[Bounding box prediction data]

────────────────────

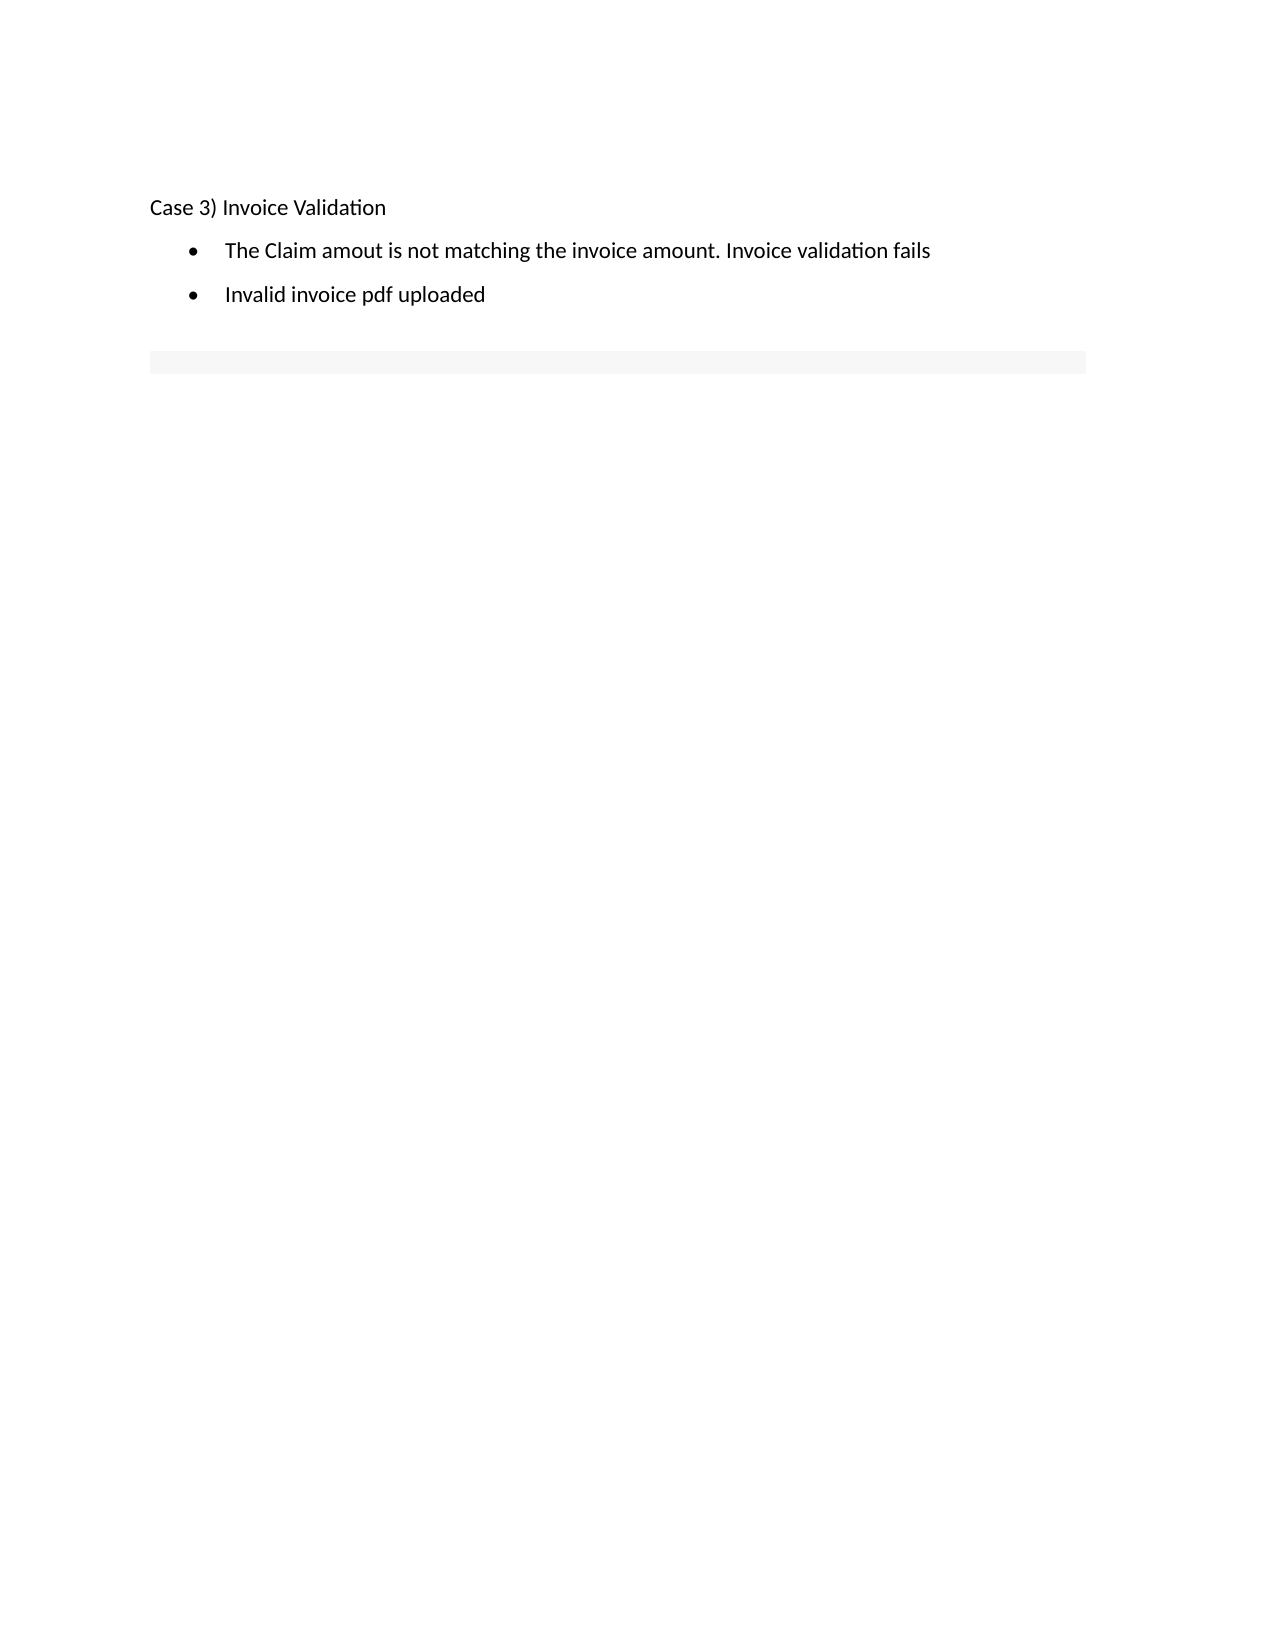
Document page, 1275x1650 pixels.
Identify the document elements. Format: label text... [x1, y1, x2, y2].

list The Claim amout is not matching the invoice amount. Invoice validation fails [187, 237, 1125, 264]
text Case 3) Invoice Validation [150, 194, 1125, 221]
list Invalid invoice pdf uploaded [187, 281, 1125, 308]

────────────────────

*What to do*.
Write out the records exactly. Do not carry the pictures over.

*Finished task*.
Document page, 1275x1650 pixels.
Identify the document elements. Format: label text... [x1, y1, x2, y2].

list The Claim amout is not matching the invoice amount. Invoice validation fails [187, 237, 1125, 264]
text Case 3) Invoice Validation [150, 194, 1125, 221]
list Invalid invoice pdf uploaded [187, 281, 1125, 308]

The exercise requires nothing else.